┌─ Records to process

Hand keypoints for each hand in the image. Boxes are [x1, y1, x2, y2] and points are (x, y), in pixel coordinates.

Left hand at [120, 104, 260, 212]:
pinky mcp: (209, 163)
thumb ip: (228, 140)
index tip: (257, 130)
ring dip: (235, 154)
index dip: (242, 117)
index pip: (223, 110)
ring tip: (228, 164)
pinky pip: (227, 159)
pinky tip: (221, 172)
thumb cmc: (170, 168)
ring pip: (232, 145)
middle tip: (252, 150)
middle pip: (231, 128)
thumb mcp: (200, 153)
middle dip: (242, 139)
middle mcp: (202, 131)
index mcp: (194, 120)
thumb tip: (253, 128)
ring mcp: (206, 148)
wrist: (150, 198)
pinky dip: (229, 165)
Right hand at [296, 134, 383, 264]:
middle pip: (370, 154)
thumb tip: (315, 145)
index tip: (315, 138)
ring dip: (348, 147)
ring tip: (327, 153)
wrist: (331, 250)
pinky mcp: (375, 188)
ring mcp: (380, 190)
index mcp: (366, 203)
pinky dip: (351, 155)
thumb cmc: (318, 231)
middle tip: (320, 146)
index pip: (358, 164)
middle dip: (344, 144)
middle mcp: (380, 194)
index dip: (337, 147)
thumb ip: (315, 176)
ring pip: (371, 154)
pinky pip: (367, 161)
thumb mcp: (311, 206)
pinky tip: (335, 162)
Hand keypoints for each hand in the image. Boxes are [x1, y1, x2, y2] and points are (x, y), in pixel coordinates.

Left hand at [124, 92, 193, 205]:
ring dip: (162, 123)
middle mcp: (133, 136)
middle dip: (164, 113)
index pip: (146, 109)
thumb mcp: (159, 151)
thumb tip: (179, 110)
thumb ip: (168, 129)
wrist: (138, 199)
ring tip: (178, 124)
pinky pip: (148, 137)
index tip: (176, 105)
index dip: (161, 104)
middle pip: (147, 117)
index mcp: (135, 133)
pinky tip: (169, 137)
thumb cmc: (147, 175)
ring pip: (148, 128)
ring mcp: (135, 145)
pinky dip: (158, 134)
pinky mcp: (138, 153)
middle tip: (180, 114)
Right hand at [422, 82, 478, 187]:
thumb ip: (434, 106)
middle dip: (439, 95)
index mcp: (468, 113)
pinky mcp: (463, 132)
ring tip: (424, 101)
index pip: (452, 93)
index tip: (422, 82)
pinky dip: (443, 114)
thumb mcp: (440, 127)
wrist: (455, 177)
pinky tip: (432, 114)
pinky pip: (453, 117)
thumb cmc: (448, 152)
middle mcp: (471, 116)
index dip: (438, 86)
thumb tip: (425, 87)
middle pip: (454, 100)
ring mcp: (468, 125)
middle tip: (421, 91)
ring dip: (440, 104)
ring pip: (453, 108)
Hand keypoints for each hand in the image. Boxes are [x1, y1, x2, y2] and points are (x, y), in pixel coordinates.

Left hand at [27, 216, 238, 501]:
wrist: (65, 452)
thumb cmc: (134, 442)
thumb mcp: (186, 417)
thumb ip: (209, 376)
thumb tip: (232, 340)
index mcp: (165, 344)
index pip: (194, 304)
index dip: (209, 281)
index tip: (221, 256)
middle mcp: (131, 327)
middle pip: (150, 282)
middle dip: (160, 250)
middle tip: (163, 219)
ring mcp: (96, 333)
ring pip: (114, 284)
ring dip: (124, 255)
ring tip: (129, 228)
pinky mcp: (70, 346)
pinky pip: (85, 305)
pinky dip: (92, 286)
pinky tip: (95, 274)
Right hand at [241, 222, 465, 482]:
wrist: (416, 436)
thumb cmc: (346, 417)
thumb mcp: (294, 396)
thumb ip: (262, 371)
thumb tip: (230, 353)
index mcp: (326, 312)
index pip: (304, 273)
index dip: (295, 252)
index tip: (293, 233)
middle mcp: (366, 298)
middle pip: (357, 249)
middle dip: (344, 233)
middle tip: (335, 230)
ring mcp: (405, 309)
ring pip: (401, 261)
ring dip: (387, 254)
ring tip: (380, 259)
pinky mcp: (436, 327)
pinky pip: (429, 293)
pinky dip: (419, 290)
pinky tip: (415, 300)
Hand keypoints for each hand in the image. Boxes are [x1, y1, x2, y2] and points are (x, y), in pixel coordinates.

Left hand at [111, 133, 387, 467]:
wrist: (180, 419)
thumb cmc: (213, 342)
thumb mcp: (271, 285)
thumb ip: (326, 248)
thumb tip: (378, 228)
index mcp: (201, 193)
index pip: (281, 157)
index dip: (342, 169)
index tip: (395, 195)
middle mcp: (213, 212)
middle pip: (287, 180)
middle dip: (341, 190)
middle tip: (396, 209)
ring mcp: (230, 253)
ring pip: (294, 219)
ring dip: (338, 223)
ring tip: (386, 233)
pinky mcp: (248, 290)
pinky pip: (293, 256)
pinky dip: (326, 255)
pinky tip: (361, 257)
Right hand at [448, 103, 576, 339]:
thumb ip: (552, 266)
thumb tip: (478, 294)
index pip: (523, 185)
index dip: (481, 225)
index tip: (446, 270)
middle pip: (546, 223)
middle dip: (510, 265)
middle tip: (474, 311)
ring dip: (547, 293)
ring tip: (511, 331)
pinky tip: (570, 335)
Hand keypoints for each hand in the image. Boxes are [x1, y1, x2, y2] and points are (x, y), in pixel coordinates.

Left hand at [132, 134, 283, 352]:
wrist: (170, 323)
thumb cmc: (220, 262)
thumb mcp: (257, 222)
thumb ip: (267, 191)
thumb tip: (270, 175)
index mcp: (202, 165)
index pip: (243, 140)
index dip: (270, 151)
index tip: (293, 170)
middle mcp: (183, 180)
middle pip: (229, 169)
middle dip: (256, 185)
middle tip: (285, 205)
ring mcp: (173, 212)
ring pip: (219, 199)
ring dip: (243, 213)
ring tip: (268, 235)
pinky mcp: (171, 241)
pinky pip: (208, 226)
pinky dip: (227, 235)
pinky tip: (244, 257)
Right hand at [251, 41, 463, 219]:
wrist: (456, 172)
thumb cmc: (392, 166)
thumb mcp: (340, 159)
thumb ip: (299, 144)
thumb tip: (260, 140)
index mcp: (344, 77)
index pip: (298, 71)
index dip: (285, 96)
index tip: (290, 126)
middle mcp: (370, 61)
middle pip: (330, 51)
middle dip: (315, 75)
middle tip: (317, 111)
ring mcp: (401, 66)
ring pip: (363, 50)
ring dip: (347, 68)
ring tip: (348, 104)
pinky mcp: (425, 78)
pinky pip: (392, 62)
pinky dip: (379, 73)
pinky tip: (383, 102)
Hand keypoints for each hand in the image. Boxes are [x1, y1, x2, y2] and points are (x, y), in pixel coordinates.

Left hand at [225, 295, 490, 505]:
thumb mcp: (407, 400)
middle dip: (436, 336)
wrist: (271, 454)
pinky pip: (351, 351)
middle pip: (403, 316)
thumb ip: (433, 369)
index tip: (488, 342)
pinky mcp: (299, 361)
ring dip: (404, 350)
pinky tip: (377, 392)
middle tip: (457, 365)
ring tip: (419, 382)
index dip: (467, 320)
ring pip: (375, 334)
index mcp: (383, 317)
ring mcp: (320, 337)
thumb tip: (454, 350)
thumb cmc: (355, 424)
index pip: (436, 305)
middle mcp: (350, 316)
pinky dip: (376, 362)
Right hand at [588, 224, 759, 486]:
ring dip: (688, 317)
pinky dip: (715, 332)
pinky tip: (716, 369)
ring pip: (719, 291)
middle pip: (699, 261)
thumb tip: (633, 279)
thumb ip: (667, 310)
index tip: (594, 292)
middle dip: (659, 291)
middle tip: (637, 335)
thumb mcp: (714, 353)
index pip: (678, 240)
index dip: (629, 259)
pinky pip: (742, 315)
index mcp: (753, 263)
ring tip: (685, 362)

└─

Could the data above be returned exactly as it stands?

Hand keypoints for each hand in the image. Boxes are [x1, y1, x2, y2] and points are (x, y), in pixel coordinates.

Left hand at [120, 104, 260, 212]:
pinky mcp: (209, 163)
thumb ip: (228, 140)
index tip: (257, 130)
ring dip: (235, 154)
index dip: (242, 117)
index pip: (223, 110)
ring tip: (228, 164)
pinky pip: (227, 159)
pinky tip: (221, 172)
thumb cmc: (170, 168)
ring pip: (232, 145)
middle tip: (252, 150)
middle pip: (231, 128)
thumb mcp: (200, 153)
middle dip: (242, 139)
middle mcp: (202, 131)
index mcp: (194, 120)
thumb tip: (253, 128)
ring mcp: (206, 148)
wrist: (150, 198)
pinky dip: (229, 165)
Right hand at [296, 134, 383, 264]:
middle pip: (370, 154)
thumb tip: (315, 145)
index tip: (315, 138)
ring dip: (348, 147)
ring tip: (327, 153)
wrist: (331, 250)
pinky mcp: (375, 188)
ring mcp: (380, 190)
index mcp: (366, 203)
pinky dip: (351, 155)
thumb cmc: (318, 231)
middle tip: (320, 146)
index pip: (358, 164)
middle dip: (344, 144)
middle mcp: (380, 194)
index dip: (337, 147)
thumb ip: (315, 176)
ring pip: (371, 154)
pinky pip: (367, 161)
thumb mcp: (311, 206)
pinky tip: (335, 162)
Hand keypoints for each hand in the image. Boxes are [x1, y1, x2, y2] and points are (x, y), in pixel coordinates.

Left hand at [124, 92, 193, 205]:
ring dip: (162, 123)
middle mcp: (133, 136)
middle dip: (164, 113)
index pip: (146, 109)
thumb mcp: (159, 151)
thumb tip: (179, 110)
thumb ip: (168, 129)
wrist: (138, 199)
ring tip: (178, 124)
pinky pip: (148, 137)
index tip: (176, 105)
index dip: (161, 104)
middle pip: (147, 117)
index mcp: (135, 133)
pinky tip: (169, 137)
thumb cmc: (147, 175)
ring pip: (148, 128)
ring mcp: (135, 145)
pinky dip: (158, 134)
pinky mcp: (138, 153)
middle tip: (180, 114)
Right hand at [422, 82, 478, 187]:
thumb ip: (434, 106)
middle dip: (439, 95)
index mcp: (468, 113)
pinky mcp: (463, 132)
ring tip: (424, 101)
index pip: (452, 93)
index tip: (422, 82)
pinky dip: (443, 114)
thumb mcp: (440, 127)
wrist: (455, 177)
pinky tip: (432, 114)
pinky pip: (453, 117)
thumb cmc: (448, 152)
middle mcp: (471, 116)
index dip: (438, 86)
thumb tip: (425, 87)
middle pip: (454, 100)
ring mcp: (468, 125)
middle tip: (421, 91)
ring dip: (440, 104)
ring pip: (453, 108)
Hand keypoints for each hand in the image. Boxes are [x1, y1, x2, y2] and points are (x, y), in pixel coordinates.

Left hand at [27, 216, 238, 501]:
wrist: (65, 452)
thumb cmc: (134, 442)
thumb mcp: (186, 417)
thumb ip: (209, 376)
thumb tip: (232, 340)
index mcp: (165, 344)
index pip: (194, 304)
index dip: (209, 281)
index tip: (221, 256)
middle mcp: (131, 327)
middle pip: (150, 282)
middle dip: (160, 250)
middle tip: (163, 219)
ring mcp: (96, 333)
ring pip: (114, 284)
ring dip: (124, 255)
ring tip: (129, 228)
pinky mcp: (70, 346)
pinky pip: (85, 305)
pinky dip: (92, 286)
pinky tip: (95, 274)
Right hand at [241, 222, 465, 482]:
wrist: (416, 436)
thumb cmc: (346, 417)
thumb mcp: (294, 396)
thumb ip: (262, 371)
thumb tip: (230, 353)
index mcp: (326, 312)
index pip: (304, 273)
index dip: (295, 252)
index tip: (293, 233)
middle mcp: (366, 298)
middle pip: (357, 249)
middle dip: (344, 233)
middle tip: (335, 230)
ring mcp: (405, 309)
ring pip: (401, 261)
ring dip: (387, 254)
ring tip: (380, 259)
pinky mcp: (436, 327)
pinky pip: (429, 293)
pinky dip: (419, 290)
pinky tip: (415, 300)
Hand keypoints for each hand in the image. Boxes are [x1, y1, x2, y2] and points are (x, y), in pixel coordinates.

Left hand at [111, 133, 387, 467]:
wrist: (180, 419)
thumb cmc: (213, 342)
thumb mcp: (271, 285)
thumb ip: (326, 248)
thumb tip: (378, 228)
index mcp: (201, 193)
index pip: (281, 157)
index dip: (342, 169)
index tip: (395, 195)
middle mcp: (213, 212)
middle pip: (287, 180)
middle dip: (341, 190)
middle tip: (396, 209)
ring mcp: (230, 253)
ring pip: (294, 219)
ring dip: (338, 223)
ring tip: (386, 233)
pinky mcp: (248, 290)
pinky pip: (293, 256)
pinky dip: (326, 255)
pinky tip: (361, 257)
Right hand at [448, 103, 576, 339]:
thumb ip: (552, 266)
thumb tip: (478, 294)
index pip: (523, 185)
index dip: (481, 225)
index tip: (446, 270)
middle pip: (546, 223)
middle dip: (510, 265)
middle tip: (474, 311)
ring dip: (547, 293)
ring tip: (511, 331)
pinky tip: (570, 335)
Hand keypoints for each hand in the image. Boxes are [x1, y1, x2, y2] and points are (x, y), in pixel coordinates.

Left hand at [132, 134, 283, 352]:
wrist: (170, 323)
thumb cmc: (220, 262)
thumb mcp: (257, 222)
thumb ip: (267, 191)
thumb tip: (270, 175)
index mcp: (202, 165)
index pip: (243, 140)
index dip: (270, 151)
index tip: (293, 170)
middle mcp: (183, 180)
middle pip: (229, 169)
middle dip: (256, 185)
middle tip: (285, 205)
ring mcp: (173, 212)
ring pip: (219, 199)
ring dip: (243, 213)
ring tip: (268, 235)
pinky mcp: (171, 241)
pinky pip: (208, 226)
pinky dip: (227, 235)
pinky tip: (244, 257)
Right hand at [251, 41, 463, 219]:
wrist: (456, 172)
thumb cmc: (392, 166)
thumb mcp: (340, 159)
thumb ip: (299, 144)
thumb tip: (260, 140)
index mcp: (344, 77)
index pip: (298, 71)
index dip: (285, 96)
index tip: (290, 126)
middle mcp: (370, 61)
middle pip: (330, 51)
middle dip: (315, 75)
middle tip: (317, 111)
ring mcp: (401, 66)
ring pip: (363, 50)
ring dip: (347, 68)
ring tip: (348, 104)
pinky mcp: (425, 78)
pinky pip: (392, 62)
pinky dip: (379, 73)
pinky tip: (383, 102)
Hand keypoints for each hand in the image. Boxes are [x1, y1, x2, y2] and points are (x, y), in pixel coordinates.

Left hand at [225, 295, 490, 505]:
thumb mcp: (407, 400)
middle dip: (436, 336)
wrist: (271, 454)
pinky pip: (351, 351)
middle pip: (403, 316)
thumb ip: (433, 369)
index tip: (488, 342)
pinky mcp: (299, 361)
ring dip: (404, 350)
pinky tip: (377, 392)
middle tip: (457, 365)
ring tip: (419, 382)
index dip: (467, 320)
ring pip: (375, 334)
index mcp: (383, 317)
ring mcp: (320, 337)
thumb tip: (454, 350)
thumb cmc: (355, 424)
index pip: (436, 305)
middle mcp: (350, 316)
pinky dip: (376, 362)
Right hand at [588, 224, 759, 486]:
ring dip: (688, 317)
pinky dip: (715, 332)
pinky tip: (716, 369)
ring pip: (719, 291)
middle pip: (699, 261)
thumb tip: (633, 279)
thumb ip: (667, 310)
index tip: (594, 292)
middle dip: (659, 291)
middle tip: (637, 335)
thumb mcp: (714, 353)
index pip: (678, 240)
index dip: (629, 259)
pinky pip: (742, 315)
index mcp: (753, 263)
ring tip: (685, 362)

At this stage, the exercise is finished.